The controlled and long‐term delivery of therapeutic agents including protein‐based growth factors, small molecule drugs, genes, and bioactive ions is critical to the effective and efficient treatment of many pathological conditions.1 However, the simultaneous delivery of these diverse cargoes with vastly different properties by the same vehicle remains challenging.2 Hydrogels have a unique 3D cross‐linked polymeric network encompassing a wide range of chemical compositions and bulk physical properties and have been widely used in drug delivery applications.3 However, due to the intrinsic permeability and limited network interactions with cargo molecules in hydrogels, the sustained delivery is usually achieved on macromolecules like protein‐based growth factors, and the delivery of small‐molecule drugs and bioactive ions is still a challenge.

Taken together, we have presented a self‐assembled HA‐Pam‐Mg nanocomposite hydrogel with tunable mechanical properties, excellent injectability, rapid stress relaxation, and unique bioactivities. Owing to the interaction between Mg2+ and DexP, this small molecular prodrug can be stably loaded into the hydrogels with low basal release and become activated and initiate expedited release in response to a regeneration marker, ALP. The Mg2+ released from the hydrogels can promote osteogenic differentiation of the encapsulated hMSCs and activation of ALP. Meanwhile, the elevated ALP expression and activity promoted the activation and release of Dex from the hydrogels, thereby further enhancing the osteogenesis of hMSCs. Therefore, this positive feedback circuit of drug release regulation from hydrogels can significantly enhance bone regeneration at the intended sites. Our findings demonstrated the promising potential of our HA‐Pam‐Mg nanocomposite hydrogels as carriers of therapeutic cells and drugs for bone repair by minimally invasive procedures.
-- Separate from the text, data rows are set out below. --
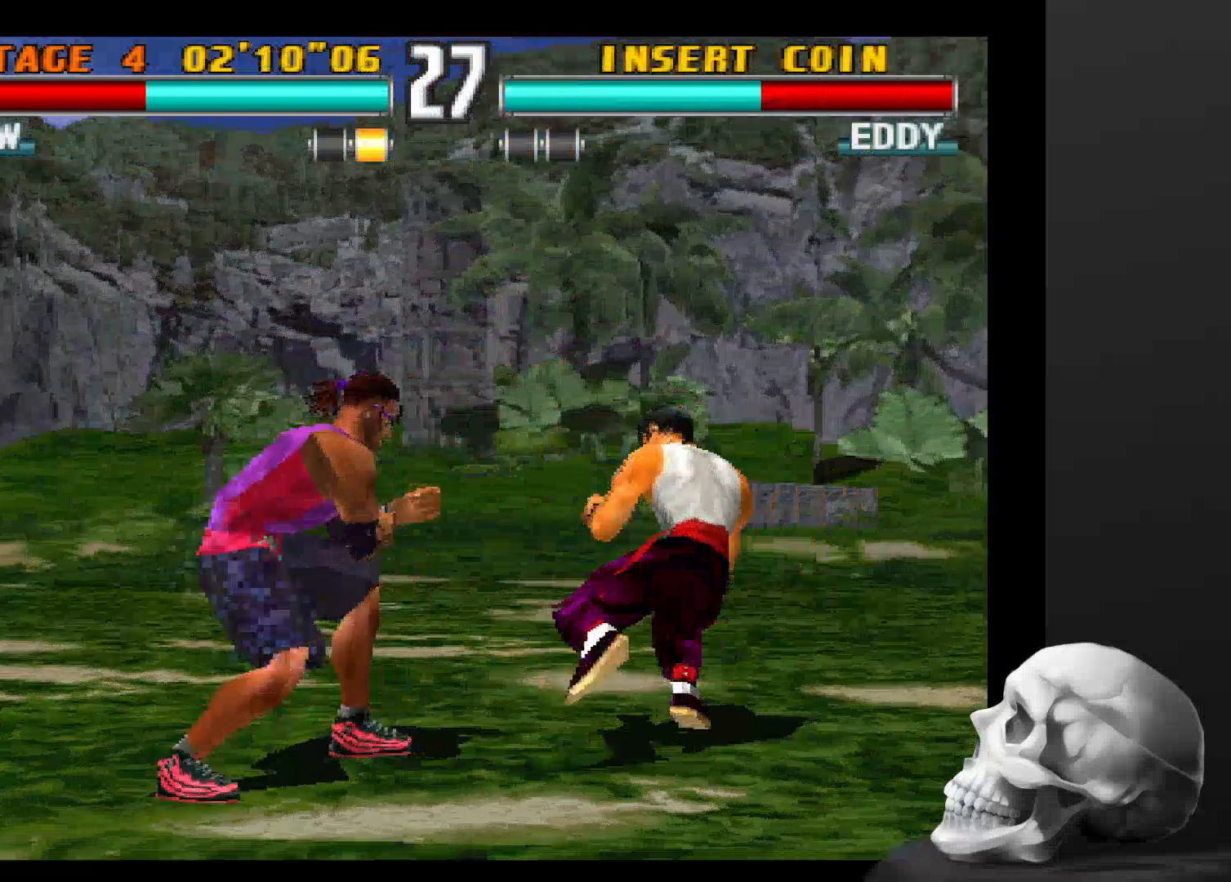
{"dt_ms": 500, "buttons": [], "left_stick": "center", "right_stick": "center", "events": []}
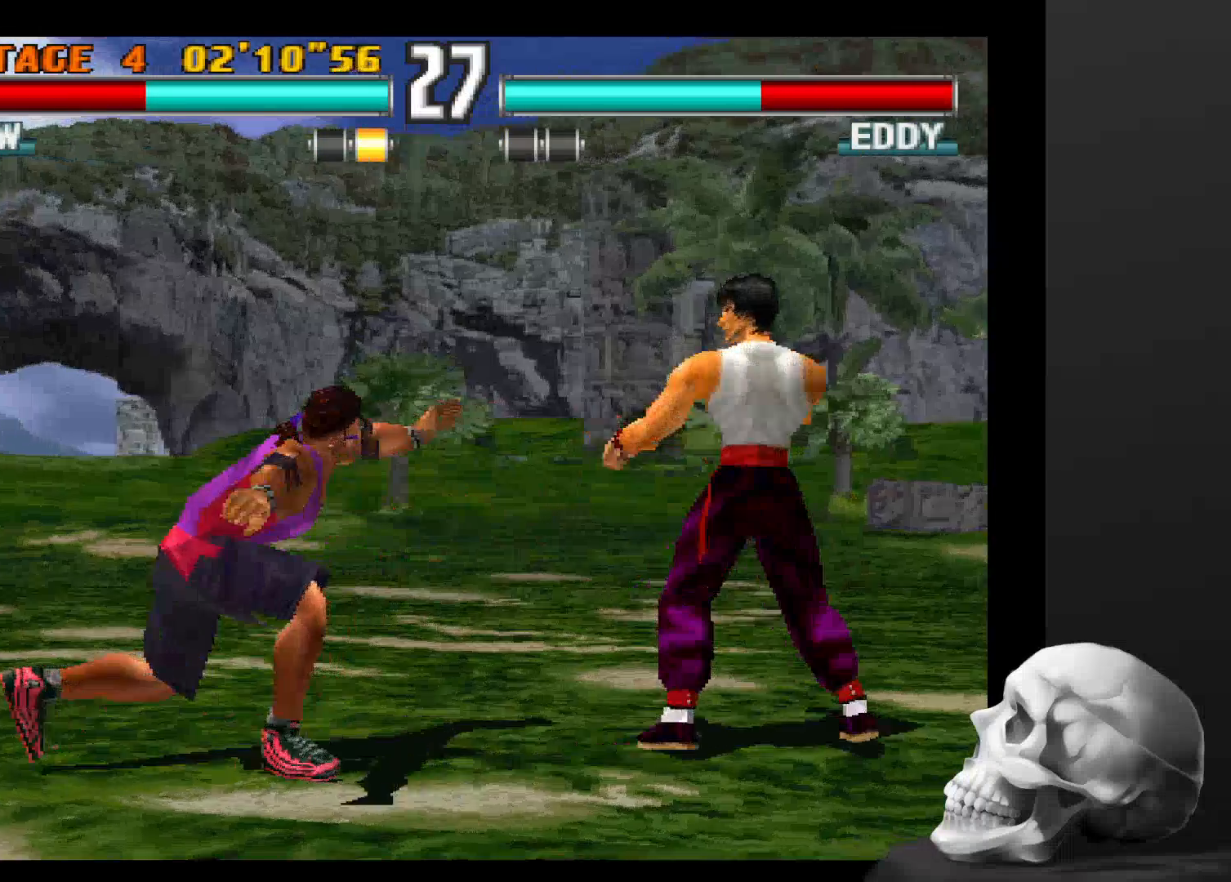
{"dt_ms": 1000, "buttons": [], "left_stick": "center", "right_stick": "center", "events": [[367, "CIRCLE", "down"], [834, "CIRCLE", "up"]]}
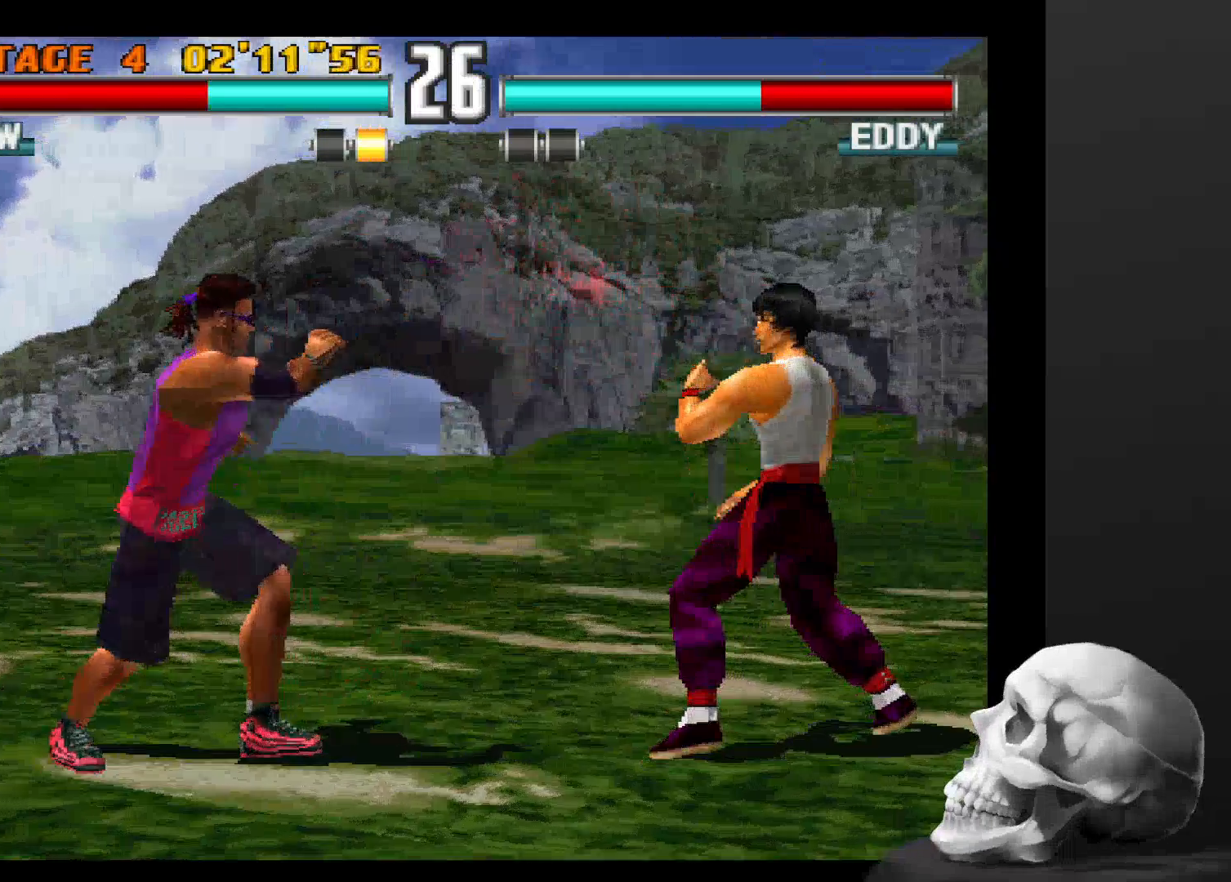
{"dt_ms": 500, "buttons": ["CIRCLE"], "left_stick": "center", "right_stick": "center", "events": [[267, "CIRCLE", "down"]]}
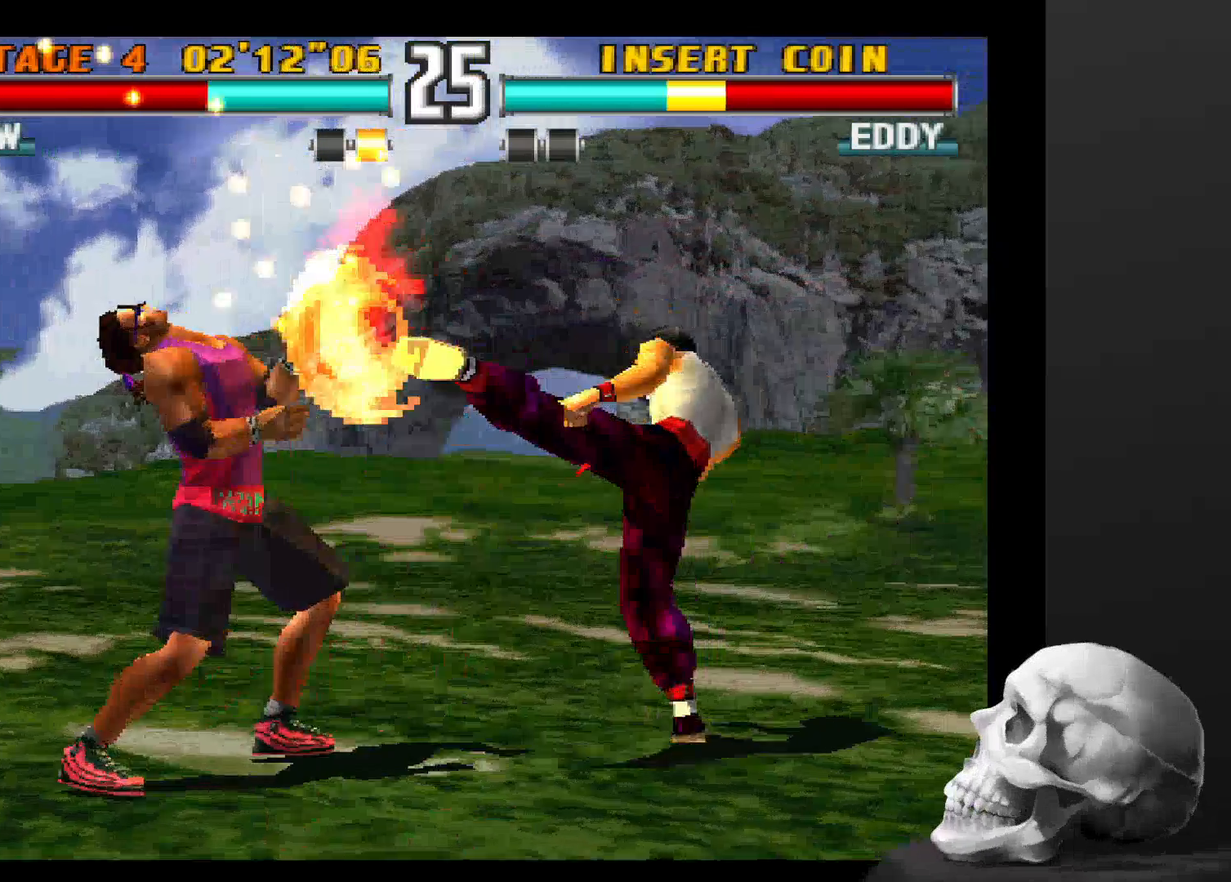
{"dt_ms": 500, "buttons": ["CIRCLE"], "left_stick": "center", "right_stick": "center", "events": [[134, "R2", "down"], [167, "CIRCLE", "up"], [200, "R2", "up"], [234, "CIRCLE", "down"], [334, "CIRCLE", "up"], [400, "CIRCLE", "down"]]}
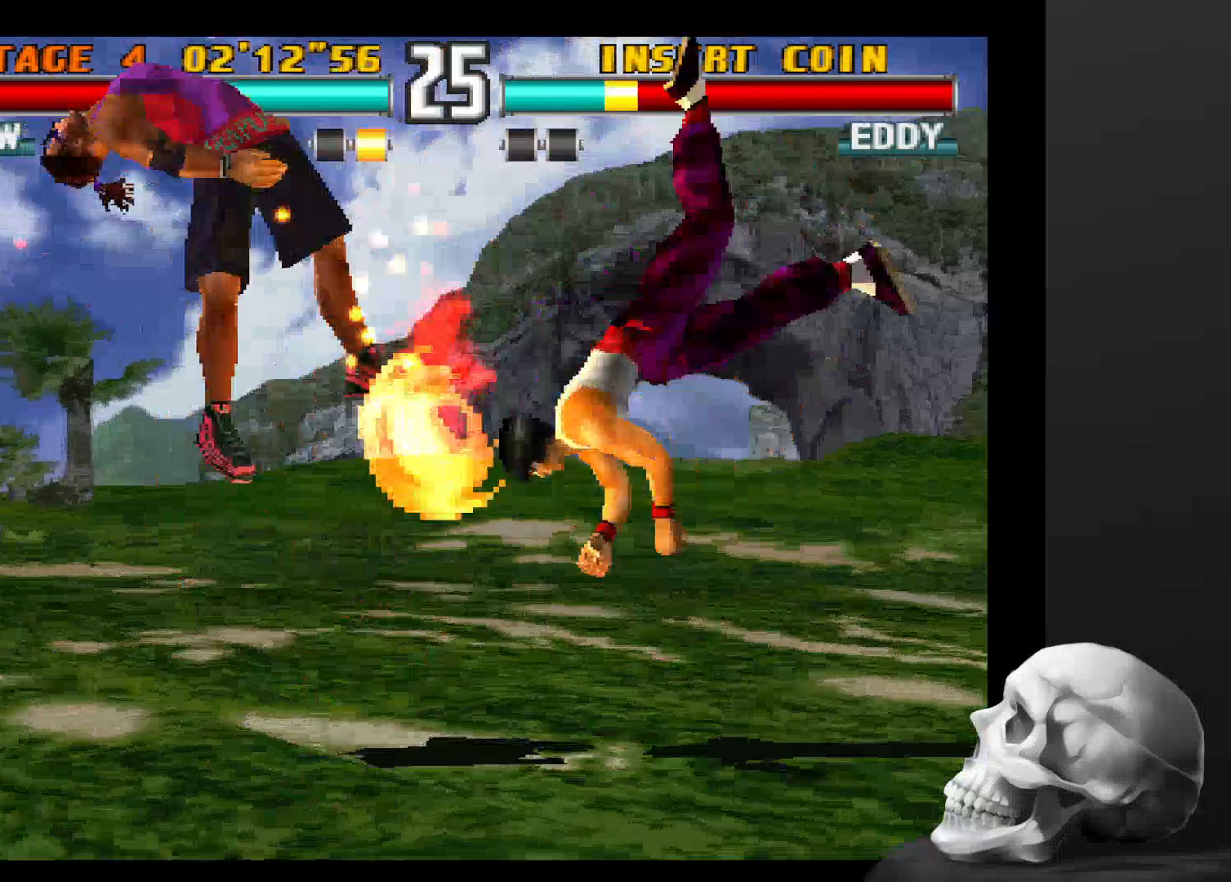
{"dt_ms": 1000, "buttons": [], "left_stick": "center", "right_stick": "center", "events": [[67, "CIRCLE", "up"], [500, "SQUARE", "down"], [867, "SQUARE", "up"]]}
Materials: Sodium hyaluronate (MW = 80 kDa) was purchased from Bloomage Freda Biopharm (China). Pamidronate disodium salt (Pam) was purchased from Dalian Meilun Biology Technology (China). Magnesium chloride hexahydrate and sodium hydroxide were obtained from Aladdin Reagent (China). Methacrylic anhydride, propidium iodide (PI), paraformaldehyde, Triton X‐100, 4′,6‐diamidino‐2‐phenylindole (DAPI), sliver nitrate, and sodium thiosulfate were ordered from Sigma‐Aldrich (USA). Deuterium oxide (D2O), N‐(3‐dimethylaminopropyl)‐N′‐ethylcarbodiimide hydrochloride (EDC), and N‐hydroxysuccinimide (NHS) were obtained from the J&K Scientific (China). All chemicals were used as received without further purification. PBS, α‐minimum essential medium (α‐MEM), penicillin/streptomycin (pen/strep), l‐glutamine, calcein AM, and fetal bovine serum (FBS) were obtained from Gibco (USA). Alkaline phosphatase was purchased from Baomanbio (China). Magnesium colorimetric assay kit and calcium colorimetric assay kit were purchased from Bio Vision (USA). BCA protein assay kit and revertAid First strand cDNA synthesis kit were obtained from Thermo (USA). Peroxidase substrate kit DAB and vectastain ABC kit were purchased from Vector Lab (USA). Human mesenchymal stem cells (hMSCs) were obtained from Lonza. The water used in all the experiments was purified by Millipore system.

The authors declare no conflict of interest.